Unit of Airway Inflammation and Immunology, Department of Experimental Medical Sciences, Lund University, Lund, Sweden.
Respir Res. 2013 Jun 11;14(1):65. doi: 10.1186/1465-9921-14-65.
De novo lymphatic vessel formation has recently been observed in lungs of patients with moderate chronic obstructive pulmonary disease (COPD). However, the distribution of lymphatic vessel changes among the anatomical compartments of diseased lungs is unknown. Furthermore, information regarding the nature of lymphatic vessel alterations across different stages of COPD is missing. This study performs a detailed morphometric characterization of lymphatic vessels in major peripheral lung compartments of patients with different severities of COPD and investigates the lymphatic expression of molecules involved in immune cell trafficking.

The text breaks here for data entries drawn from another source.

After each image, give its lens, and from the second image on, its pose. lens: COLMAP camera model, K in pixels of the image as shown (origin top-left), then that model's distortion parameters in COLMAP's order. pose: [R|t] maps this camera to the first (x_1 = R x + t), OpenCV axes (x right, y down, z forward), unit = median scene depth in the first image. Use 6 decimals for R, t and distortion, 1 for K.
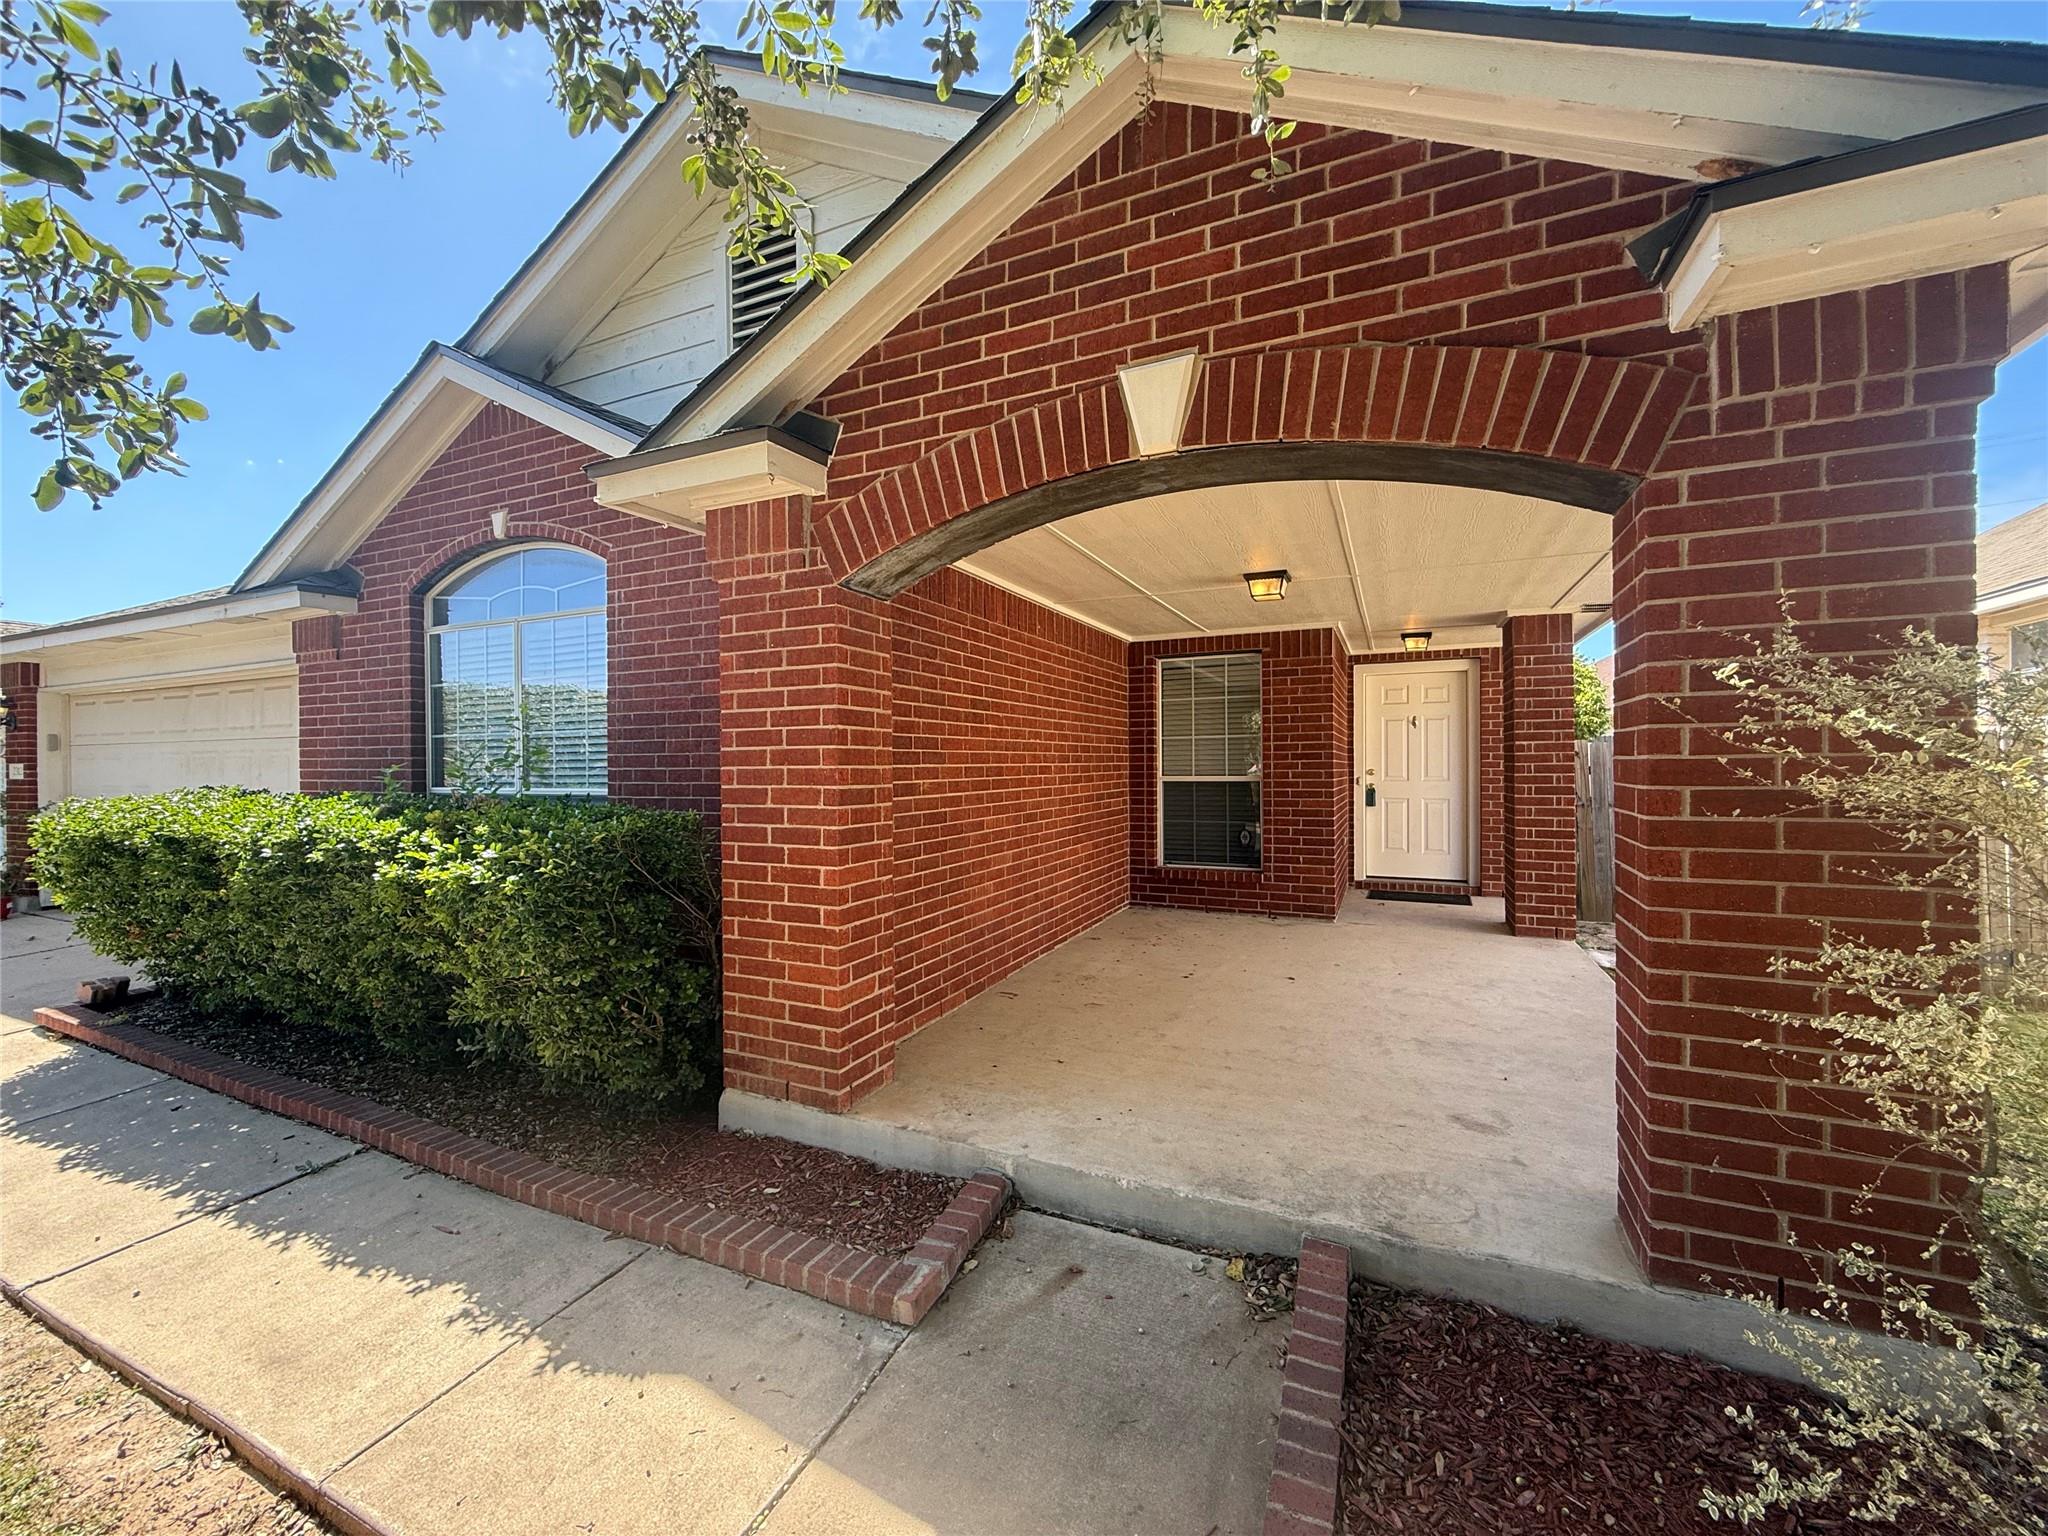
lens RADIAL K [[806.0, 0, 1030.0], [0, 806.0, 763.5], [0, 0, 1]] dist [-0.000742, 0.000125]
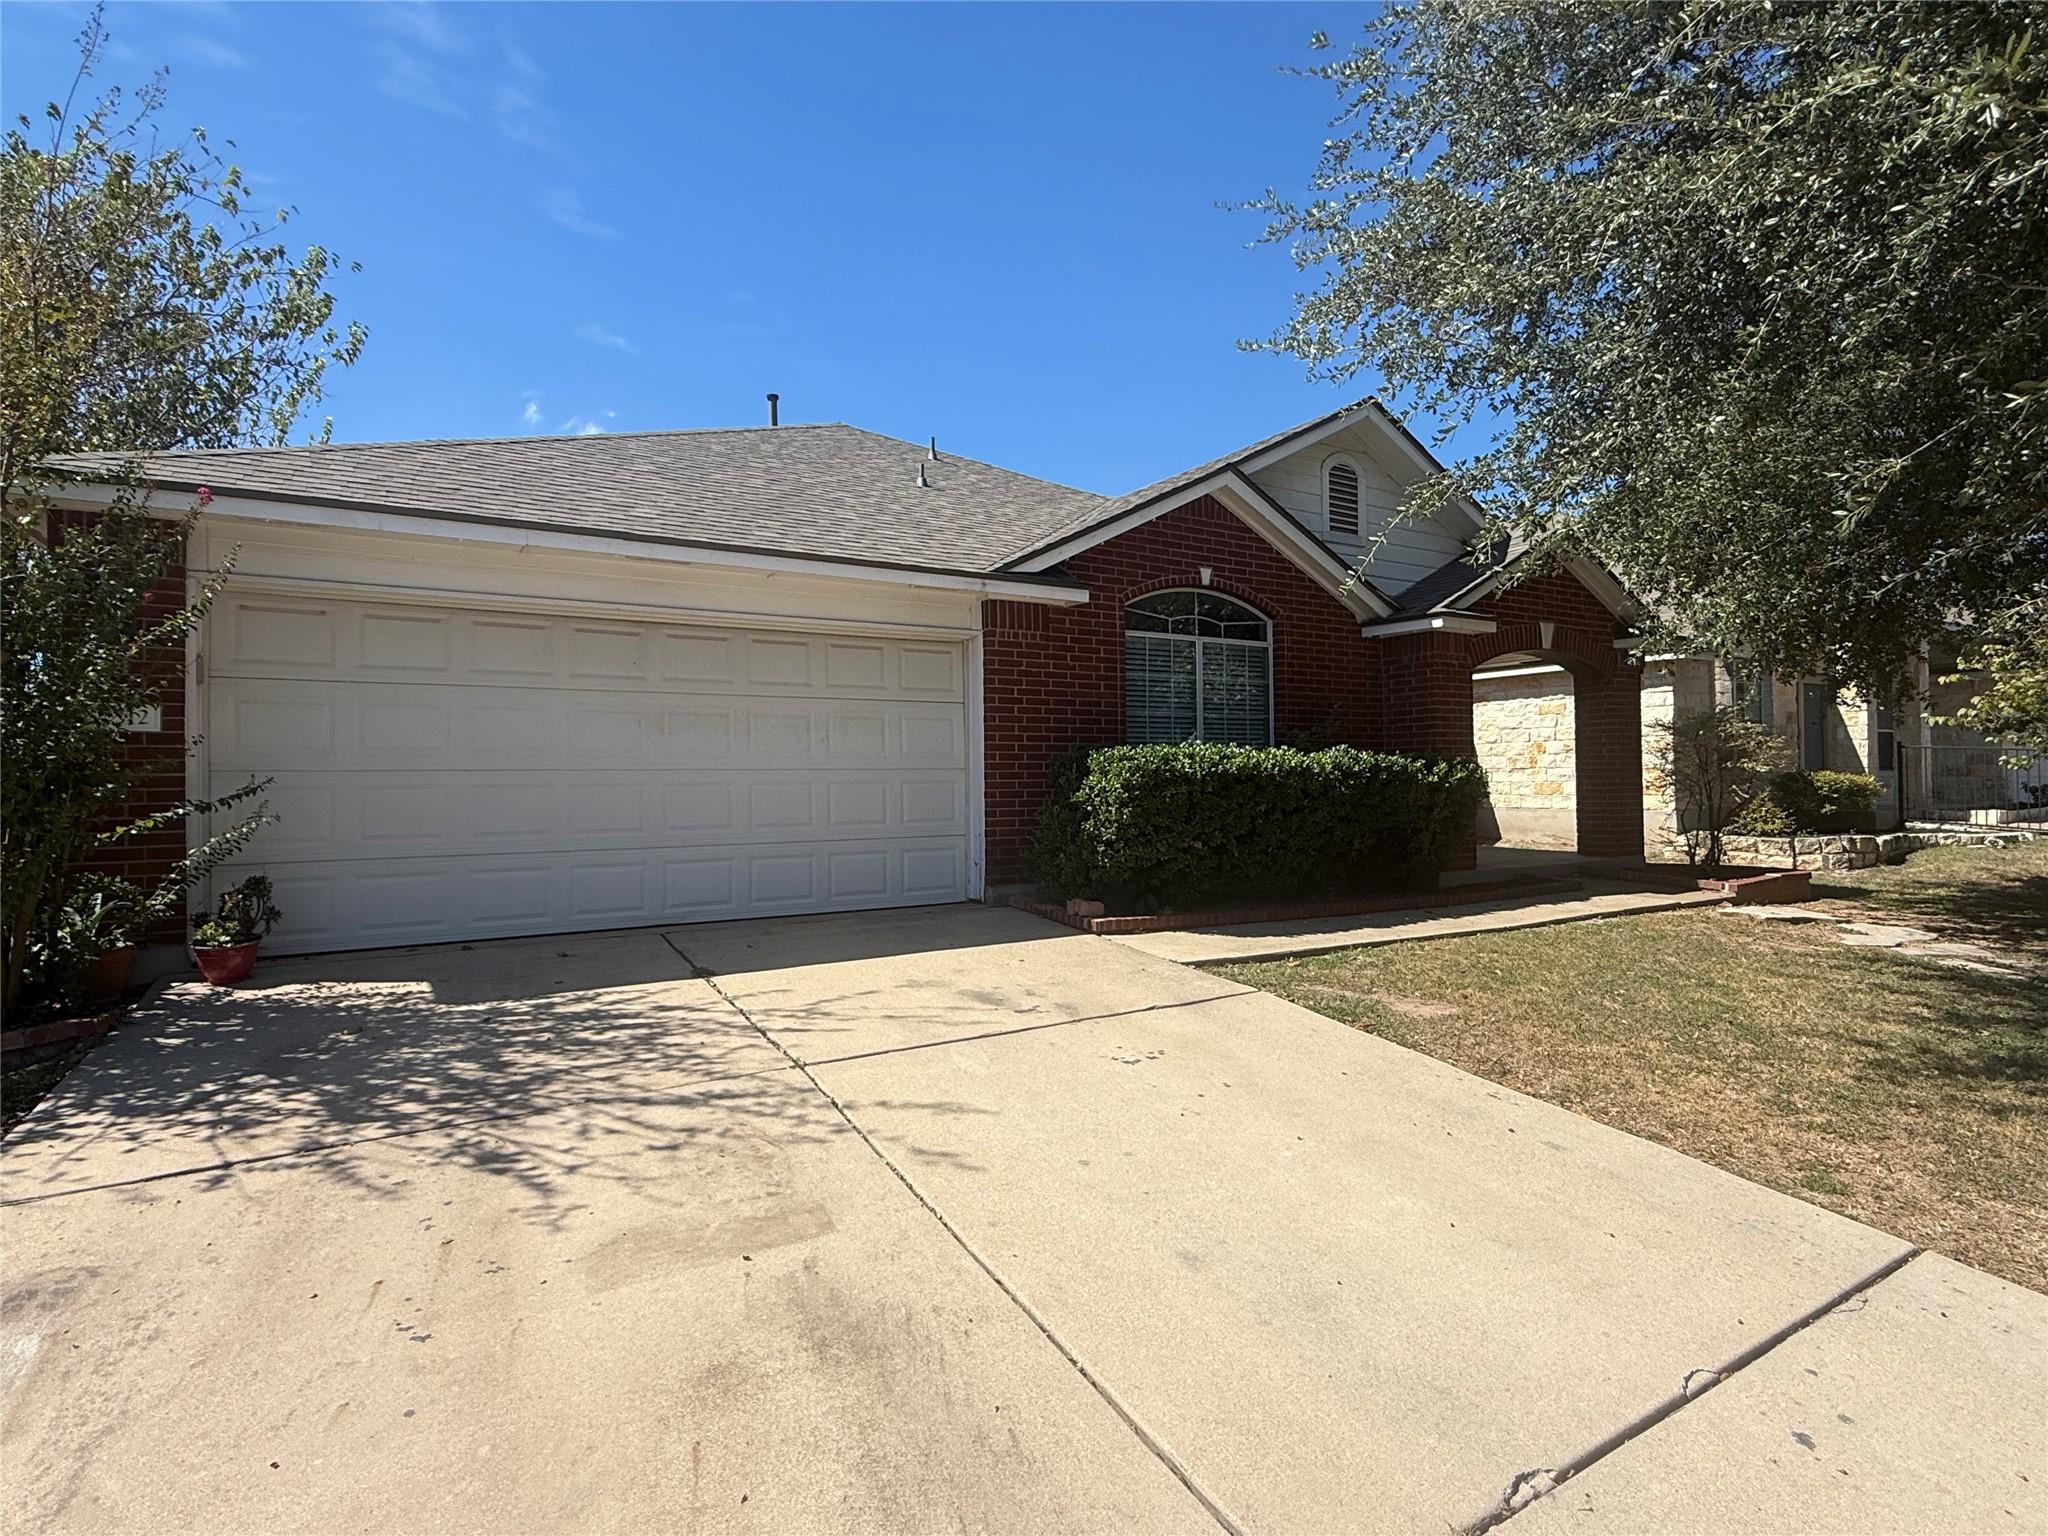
lens RADIAL K [[1024.8, 0, 1024.0], [0, 1024.8, 768.0], [0, 0, 1]] dist [-0.000721, -0.000054]
pose [[0.555114, 0.015204, 0.831636, -3.613768], [0.002756, 0.999794, -0.020118, 0.139710], [-0.831770, 0.013460, 0.554957, 0.357547]]
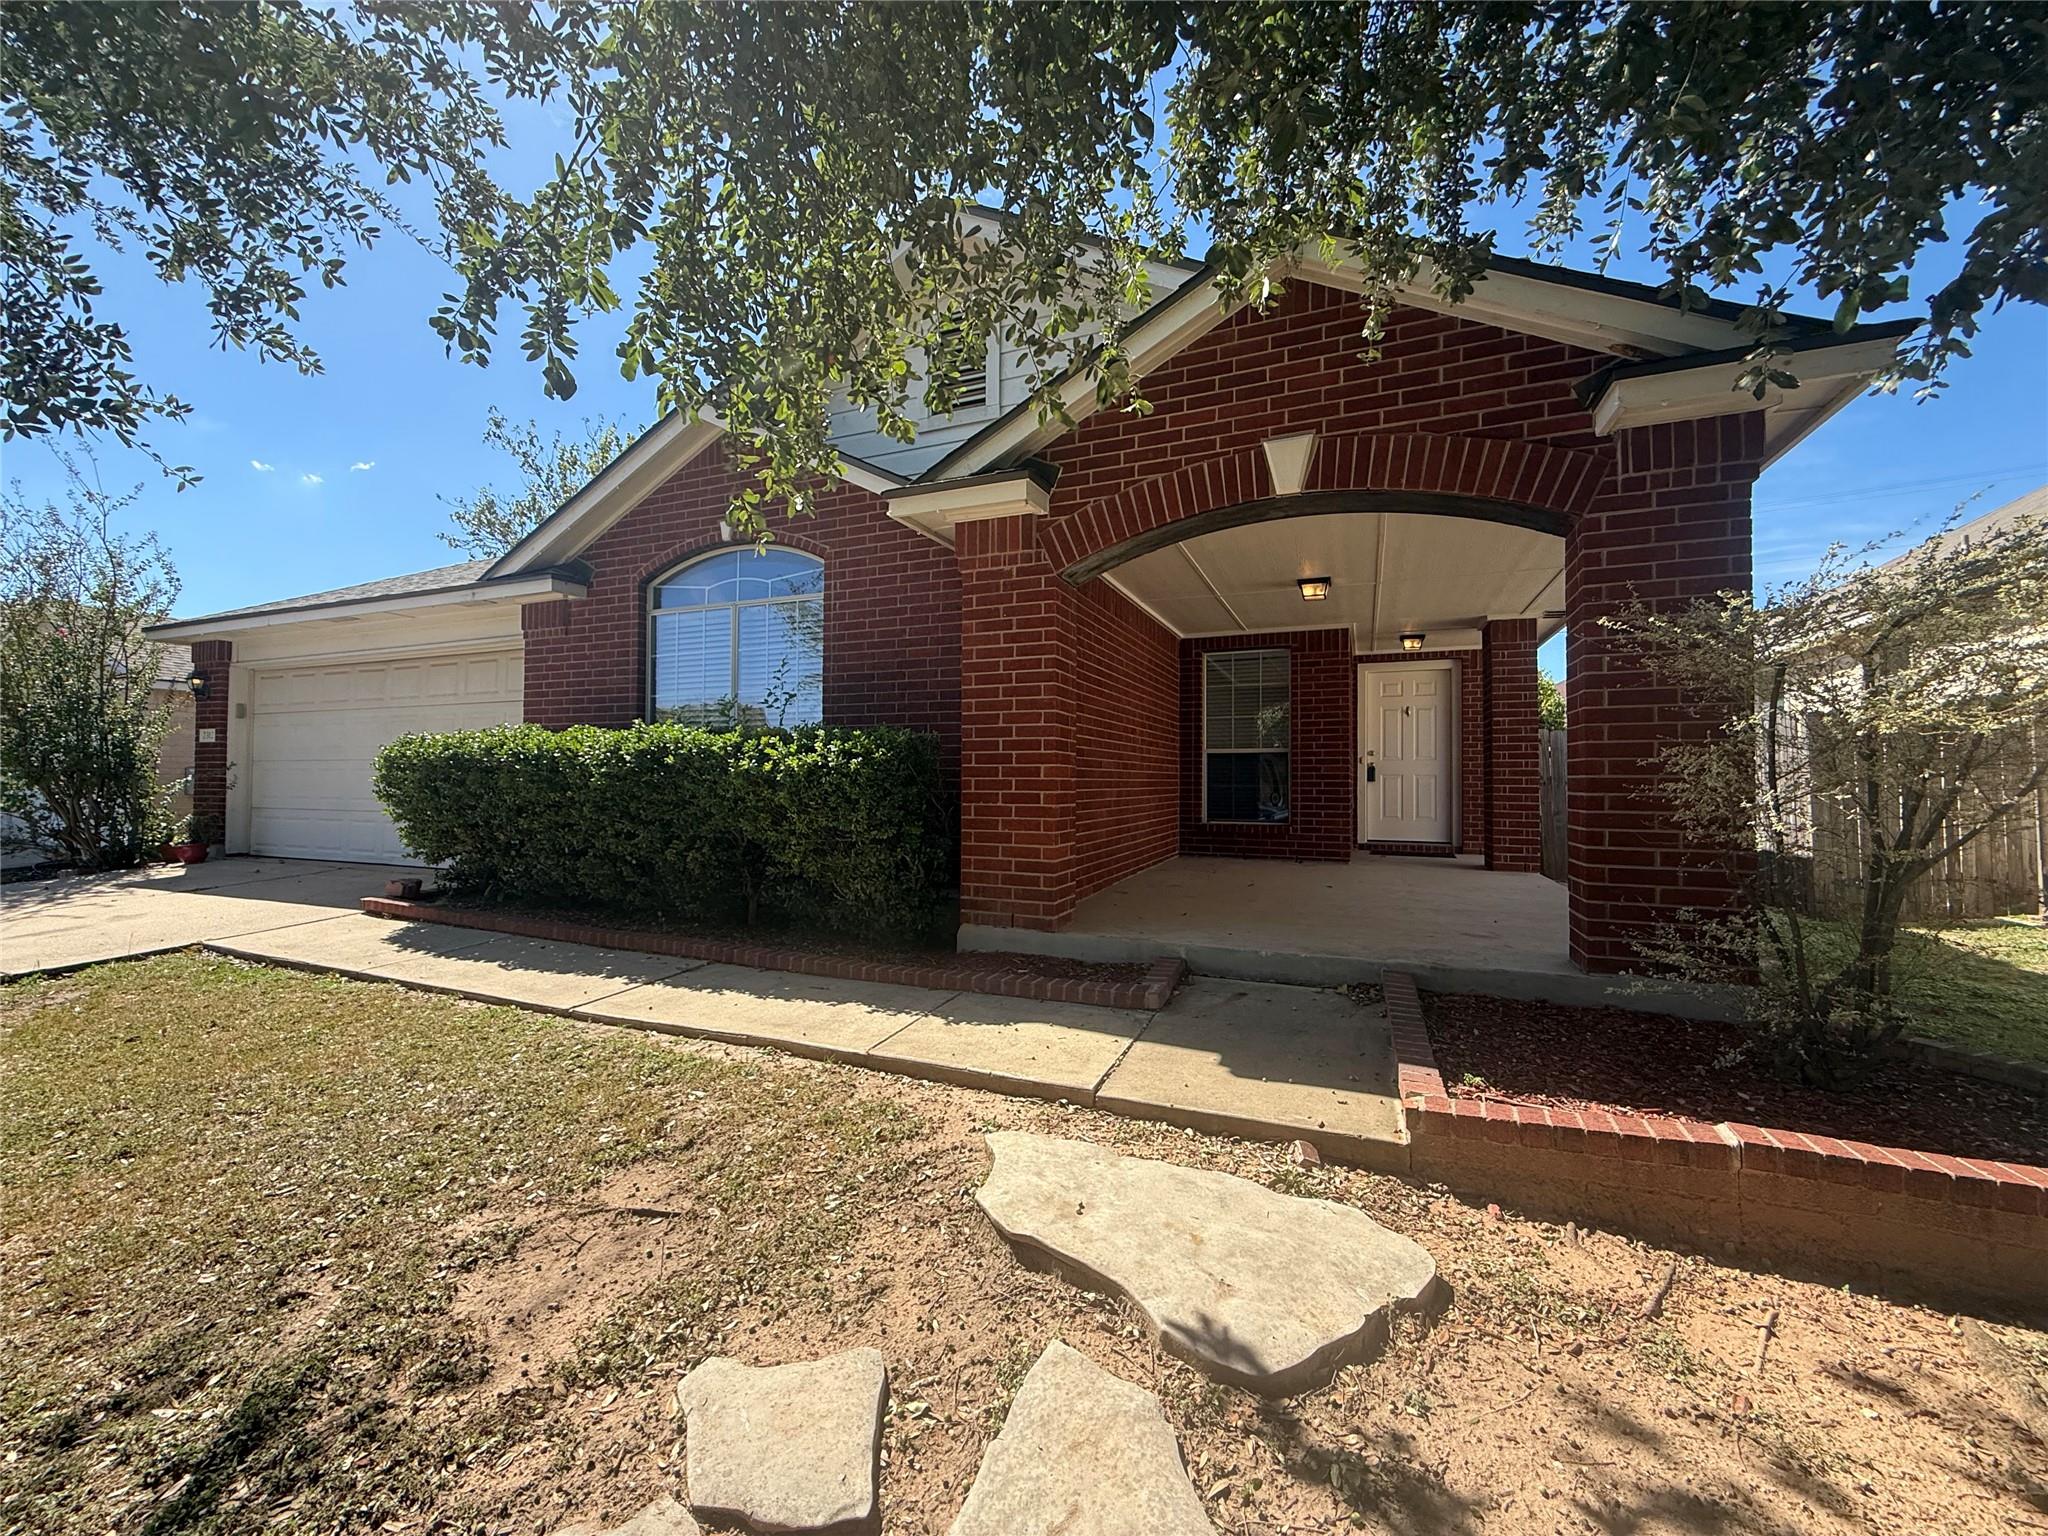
lens RADIAL K [[816.7, 0, 1020.8], [0, 816.7, 767.9], [0, 0, 1]] dist [-0.000999, 0.000129]
pose [[0.999345, 0.013386, 0.033633, -0.339783], [-0.012606, 0.999649, -0.023301, 0.165353], [-0.033934, 0.022862, 0.999163, -0.478657]]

Peripheral lung resection samples obtained from patients with mild (GOLD stage I), moderate-severe (GOLD stage II-III), and very severe (GOLD stage IV) COPD were investigated for podoplanin-immunopositive lymphatic vessels in distinct peripheral lung compartments: bronchioles, pulmonary blood vessels and alveolar walls. Control subjects with normal lung function were divided into never smokers and smokers. Lymphatics were analysed by multiple morphological parameters, as well as for their expression of CCL21 and the chemokine scavenger receptor D6.
The number of lymphatics increased by 133% in the alveolar parenchyma in patients with advanced COPD compared with never-smoking controls (p < 0.05). In patchy fibrotic lesions the number of alveolar lymphatics increased 20-fold from non-fibrotic parenchyma in the same COPD patients. The absolute number of lymphatics per bronchiole and artery was increased in advanced COPD, but numbers were not different after normalization to tissue area. Increased numbers of CCL21- and D6-positive lymphatics were observed in the alveolar parenchyma in advanced COPD compared with controls (p < 0.01). Lymphatic vessels also displayed increased mean levels of immunoreactivity for CCL21 in the wall of bronchioles (p < 0.01) and bronchiole-associated arteries (p < 0.05), as well as the alveolar parenchyma (p < 0.001) in patients with advanced COPD compared with never-smoking controls. A similar increase in lymphatic D6 immunoreactivity was observed in bronchioles (p < 0.05) and alveolar parenchyma (p < 0.01).
This study shows that severe stages of COPD is associated with increased numbers of alveolar lymphatic vessels and a change in lymphatic vessel phenotype in major peripheral lung compartments. This novel histopathological feature is suggested to have important implications for distal lung immune cell traffic in advanced COPD.
最近在患有中度慢性阻塞性肺疾病(COPD)的患者的肺部观察到新的淋巴管形成。然而,病变肺部解剖部位的淋巴管变化分布尚不清楚。此外,关于 COPD 不同阶段淋巴管改变的信息也缺失。本研究对不同严重程度 COPD 患者的主要外周肺隔室中的淋巴管进行详细的形态计量学描述,并研究参与免疫细胞迁移的分子的淋巴管表达。
研究了轻度(GOLD 分期 I)、中度-重度(GOLD 分期 II-III)和非常严重(GOLD 分期 IV)COPD 患者的外周肺切除样本中的足突蛋白免疫阳性淋巴管,分别位于不同的外周肺隔室:细支气管、肺血管和肺泡壁。正常肺功能的对照组分为从不吸烟者和吸烟者。通过多个形态参数以及趋化因子 CCL21 和趋化因子清除受体 D6 的表达来分析淋巴管。
与从不吸烟者相比,晚期 COPD 患者的肺泡实质中淋巴管数量增加了 133%(p<0.05)。在局灶性纤维化病变中,同一 COPD 患者的非纤维化实质中肺泡淋巴管数量增加了 20 倍。晚期 COPD 患者的每根细支气管和动脉的淋巴管数量增加,但归一化到组织面积后,数量没有差异。与对照组相比,晚期 COPD 患者的肺泡实质中 CCL21 和 D6 阳性淋巴管数量增加(p<0.01)。与从不吸烟者相比,COPD 患者的细支气管壁(p<0.01)和细支气管相关动脉(p<0.05)以及肺泡实质(p<0.001)中淋巴管的 CCL21 免疫反应平均水平也升高。在细支气管(p<0.05)和肺泡实质(p<0.01)中观察到类似的 D6 淋巴管免疫反应增加。
本研究表明,严重的 COPD 与肺泡淋巴管数量增加以及主要外周肺隔室中淋巴管表型改变有关。这种新的组织病理学特征提示在晚期 COPD 中远端肺免疫细胞迁移具有重要意义。